The past couple of months have been filled with obligation. Just lots of work. I had to chair a math night at my son’s elementary school, write an article for work, and take care of innumerable work projects. When all this hits the fan, I find myself exhausted on a regular basis, and any alone-time I carve out is either consumed by work projects or by worry about these projects.

During these dark days, some of the important things in my life begin slipping off the radar. I abandon my mediation practice. I stop doing my back exercises (and my inner Will-Farrell-hot-tub-lounging-professor emerges). And most of all, I stop writing. I easily resort to the mantra, “I don’t have time.” And when I do have the time, I’m either too consumed by thoughts/worries/frustrations about everything else going on in my life, or I think to myself, “I deserve some downtime.”

To me, downtime usually means vegging out: watching TV, movies, sleeping, or reading crap. It’s basically mindless garbage. I start feeling as though my mind is so consumed by things I kind of resent (i.e., work), that it deserves just to shut down.

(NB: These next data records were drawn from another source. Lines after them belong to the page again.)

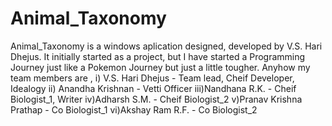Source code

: # Animal_Taxonomy
Animal_Taxonomy is a windows aplication designed, developed by V.S. Hari Dhejus. It initially started as a project, but I have started a Programming Journey just like a Pokemon Journey but just a little tougher. 
Anyhow my team members are ,
i) V.S. Hari Dhejus                  - Team lead, Cheif Developer, Idealogy
ii) Anandha Krishnan                 - Vetti Officer
iii)Nandhana R.K.                    - Cheif Biologist_1, Writer
iv)Adharsh S.M.                      - Cheif Biologist_2
v)Pranav Krishna Prathap             - Co Biologist_1
vi)Akshay Ram R.F.                   - Co Biologist_2
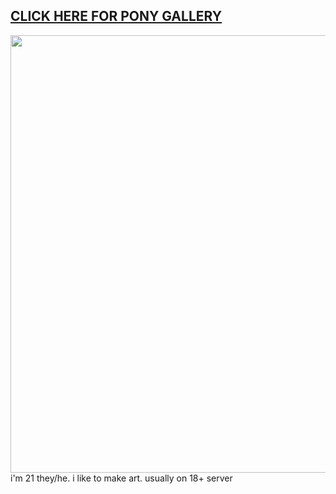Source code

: ## [CLICK HERE FOR PONY GALLERY](https://github.com/kabukeo/PonyGallery/blob/main/README.md)
<img src="https://i.imgur.com/zkAAsM4.png" width="700" />
i'm 21 they/he. i like to make art. usually on 18+ server

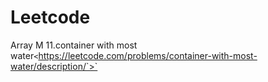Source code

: # Leetcode

Array
M 11.container with most water`<`https://leetcode.com/problems/container-with-most-water/description/`>`

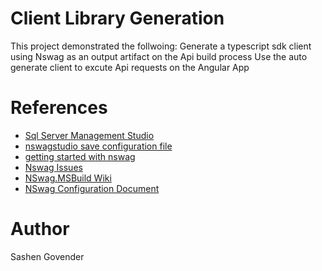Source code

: # Client Library Generation
This project demonstrated the follwoing:
Generate a typescript sdk client using Nswag as an output artifact on the Api build process
Use the auto generate client to excute Api requests on the Angular App

# References
* [Sql Server Management Studio](https://docs.microsoft.com/en-us/sql/ssms/download-sql-server-management-studio-ssms?view=sql-server-ver15)
* [nswagstudio save configuration file](https://stackoverflow.com/questions/62694220/nswagstudio-how-to-save-code-generation-settings)
* [getting started with nswag](https://learn.microsoft.com/en-us/aspnet/core/tutorials/getting-started-with-nswag?view=aspnetcore-8.0&tabs=visual-studio)
* [Nswag Issues](https://github.com/RicoSuter/NSwag/issues/4524)
* [NSwag.MSBuild Wiki](https://github.com/RicoSuter/NSwag/wiki/NSwag.MSBuild)
* [NSwag Configuration Document](https://github.com/RicoSuter/NSwag/wiki/NSwag-Configuration-Document)

# Author
Sashen Govender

In the moment, any of those things that are meaningful or helpful fly out the window. But why? I think it’s likely that those things feel like they require energy and thought, and I’m typically left with none.

That’s why writing is a good barometer for me, as I’m sure it is for others.  When I haven’t written in a long time, I realize that I’ve been simply too exhausted to pour my thoughts into words. I’ve been consumed by work, obligations, and other demands that overwhelm. It’s a sign that I haven’t had time to strike a balance. A neglected blog (like a neglected journal or diary) is a sign that I haven’t saved some of my energy for the things that are important, like reflecting on my experiences, focusing on my family, and learning from my own mistakes. That’s what my blog is supposed to be about. So if I haven’t attended it for a while, it’s a sign that I haven’t reserved any of my time or energy for things that are important for me and my own growth.

In short, I’m happy to be back writing. I hope to keep in mind that me-time does not have to equal mindless-time, because it leaves me feeling sapped and empty.